The musicians of the Pacific Symphony are pleased to have become the 53rd member orchestra of ICSOM at the conference’s annual meeting in August 2021.
The Pacific Symphony, led by Music Director Carl St.Clair, has been the resident orchestra of the Renée and Henry Segerstrom Concert Hall in Costa Mesa, California for the past 15 years. Currently in its 44th season, the Pacific Symphony is the largest orchestra formed in the United States in the last 50 years and is recognized as an outstanding ensemble making strides on both the national and international scene, as well as in its own community of Orange County, California.
In April 2018, the Pacific Symphony made its Carnegie Hall debut as one of two orchestras invited to perform during a yearlong celebration of composer Philip Glass’s 80th birthday, and the following month the orchestra embarked on a successful tour of mainland China.
The orchestra made its national PBS debut in June 2018 on Great Performances with Peter Boyer’s Ellis Island: The Dream of America, conducted by Carl St.Clair. Presenting more than 100 concerts and events each year and a rich array of education and community engagement programs, the Pacific Symphony reaches more than 300,000 residents from school children to senior citizens.
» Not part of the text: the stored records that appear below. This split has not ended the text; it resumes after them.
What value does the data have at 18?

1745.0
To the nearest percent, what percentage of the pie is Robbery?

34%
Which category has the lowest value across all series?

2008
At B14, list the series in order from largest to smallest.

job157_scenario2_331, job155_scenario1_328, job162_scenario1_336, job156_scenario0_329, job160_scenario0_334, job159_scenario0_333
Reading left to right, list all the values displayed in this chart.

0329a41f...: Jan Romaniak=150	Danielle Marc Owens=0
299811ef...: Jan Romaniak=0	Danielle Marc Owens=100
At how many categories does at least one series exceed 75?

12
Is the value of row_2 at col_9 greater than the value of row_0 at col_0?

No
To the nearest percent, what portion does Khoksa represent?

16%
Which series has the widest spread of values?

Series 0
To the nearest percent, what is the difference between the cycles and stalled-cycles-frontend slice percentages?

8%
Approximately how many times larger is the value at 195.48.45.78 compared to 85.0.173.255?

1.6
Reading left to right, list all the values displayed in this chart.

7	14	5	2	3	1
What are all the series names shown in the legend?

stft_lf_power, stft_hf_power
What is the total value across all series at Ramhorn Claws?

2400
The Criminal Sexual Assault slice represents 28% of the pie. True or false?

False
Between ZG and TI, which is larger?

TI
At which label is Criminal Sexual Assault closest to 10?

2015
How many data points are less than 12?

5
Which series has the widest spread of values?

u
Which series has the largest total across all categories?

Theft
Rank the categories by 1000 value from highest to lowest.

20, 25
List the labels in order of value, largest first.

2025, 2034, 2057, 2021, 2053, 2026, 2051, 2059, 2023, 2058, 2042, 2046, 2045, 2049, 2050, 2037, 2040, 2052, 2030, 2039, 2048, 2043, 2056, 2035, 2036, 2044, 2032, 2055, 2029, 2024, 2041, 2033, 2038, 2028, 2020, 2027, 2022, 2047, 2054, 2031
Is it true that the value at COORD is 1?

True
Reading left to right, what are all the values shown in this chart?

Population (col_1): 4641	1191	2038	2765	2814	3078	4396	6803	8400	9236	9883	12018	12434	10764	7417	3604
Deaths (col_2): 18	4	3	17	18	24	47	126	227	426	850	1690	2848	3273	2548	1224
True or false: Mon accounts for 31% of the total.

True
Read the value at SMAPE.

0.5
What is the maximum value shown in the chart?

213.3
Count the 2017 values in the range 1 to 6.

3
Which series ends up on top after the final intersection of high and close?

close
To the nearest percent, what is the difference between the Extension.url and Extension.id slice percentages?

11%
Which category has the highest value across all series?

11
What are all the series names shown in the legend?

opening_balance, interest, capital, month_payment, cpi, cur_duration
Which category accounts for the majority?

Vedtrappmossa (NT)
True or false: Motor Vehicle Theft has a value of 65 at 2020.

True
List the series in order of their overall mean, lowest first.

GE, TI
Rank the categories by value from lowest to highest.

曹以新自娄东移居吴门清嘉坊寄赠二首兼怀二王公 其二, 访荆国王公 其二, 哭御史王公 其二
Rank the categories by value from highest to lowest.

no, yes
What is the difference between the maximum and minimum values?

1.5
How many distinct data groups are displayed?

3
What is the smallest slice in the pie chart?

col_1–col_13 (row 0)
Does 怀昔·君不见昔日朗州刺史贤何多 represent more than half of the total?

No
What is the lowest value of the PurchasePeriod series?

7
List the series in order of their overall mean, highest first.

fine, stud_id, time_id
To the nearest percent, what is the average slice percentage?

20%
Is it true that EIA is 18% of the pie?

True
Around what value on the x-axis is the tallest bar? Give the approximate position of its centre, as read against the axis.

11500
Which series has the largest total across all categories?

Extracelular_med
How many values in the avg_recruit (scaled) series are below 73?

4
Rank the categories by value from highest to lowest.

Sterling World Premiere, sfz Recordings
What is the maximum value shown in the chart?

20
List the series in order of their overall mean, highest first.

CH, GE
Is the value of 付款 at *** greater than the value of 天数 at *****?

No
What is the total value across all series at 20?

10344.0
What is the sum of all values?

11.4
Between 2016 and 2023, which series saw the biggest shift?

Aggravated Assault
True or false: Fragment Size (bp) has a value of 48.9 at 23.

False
In addition to a classical orchestral concert series, the Pacific Symphony also offers a Pops season enhanced by state-of-the-art video and sound; Café Ludwig, a chamber music series curated by Orli Shaham; an educational Family Musical Mornings series; and Sunday Matineés, offering rich explorations of selected orchestral works led by our music director.
The Pacific Symphony’s highly successful opera initiative, Symphonic Voices, presents operas in which the orchestra and singers share the stage, continuing in April 2022 with Verdi’s Otello. The orchestra also enjoys a long partnership with the Pacific Chorale and performs with touring ballet companies including the American Ballet Theatre in its annual production of The Nutcracker.
The orchestra was founded in 1978 as a collaboration between California State University, Fullerton and North Orange County community leaders. It wasn’t until September 1986 that the Symphony found a home in the newly built Orange County Performing Arts Center (now the Segerstrom Center for the Arts).
In 2006, the Symphony made its first highly acclaimed European tour, performing in nine cities in three countries. That same year, the orchestra performed the inaugural concert in the newly built Renée and Henry Segerstrom Concert Hall. With striking architecture by Cesar Pelli and acoustics by Russell Johnson, the concert hall provides a more appropriate home for orchestral concerts than the orchestra’s former home, which remains next door. In the summer, the Symphony presents a concert series at the Pacific Amphitheater as well as a series of free, family-oriented concerts at parks around Orange County.
The Pacific Symphony has commissioned and recorded major works by many of the leading composers of our time, including Philip Glass (The Passion of Ramakrishna), William Bolcom (Songs of Lorca and Songs of Innocence and Experience), Richard Danielpour (An American Requiem and Toward a Season of Peace), Michael Dougherty (Mount Rushmore and The Gospel According to Sister Aimee), and Elliot Goldenthal (Symphony in G-sharp Minor and Fire Water Paper: A Vietnam Oratorio featuring soloist Yo-Yo Ma).
Other collaborations have included composers Daniel Catán, Paul Chihara, Lukas Foss, James Newton Howard, William Kraft, Ana Lara, Tobias Picker, Narong Prangcharoen, Toru Takemitsu, Conrad Tao, Christopher Theofanidis, Frank Ticheli, and Chen Yi.
The Pacific Symphony maintains one of the most extensive education and community engagement programs in the country, striving to integrate the orchestra and its music into the community in ways that stimulate participants of all ages.
The orchestra’s Class Act program provides elementary school classroom lessons by individual orchestra members as well as performances of the full orchestra and has been honored as one of nine exemplary orchestra education programs by the National Endowment for the Arts and the League of American Orchestras.
Instrumental training initiatives include a youth orchestra, youth wind ensemble, several youth string ensembles, and the OC Can You Play With US? events for adult amateur musicians. The orchestra also partners with ethnic communities in Orange County to produce annual events such as a Lunar New Year Festival and Nowruz (Persian New Year) Festival.
The Pacific Symphony has twice been awarded the prestigious ASCAP Award for Adventurous Programming and was featured in Fearless Journeys, a 2010 study by the League of American Orchestras, as one of the country’s five most innovative orchestras.
The seventy-eight musicians of Pacific Symphony, represented by AFM Local 7, are honored to be accepted into membership in ICSOM whose members include America’s most important and successful orchestras. Our membership is a validation of our work to date and shows that we are serious about matching the quality of our employment to the quality of our orchestra.
We are grateful for the support and good wishes from our ICSOM colleagues, and look forward to working with you to advance ICSOM’s mission of promoting “a better and more rewarding livelihood for the skilled orchestral performer … and a thriving future for symphonic music and the arts in America.”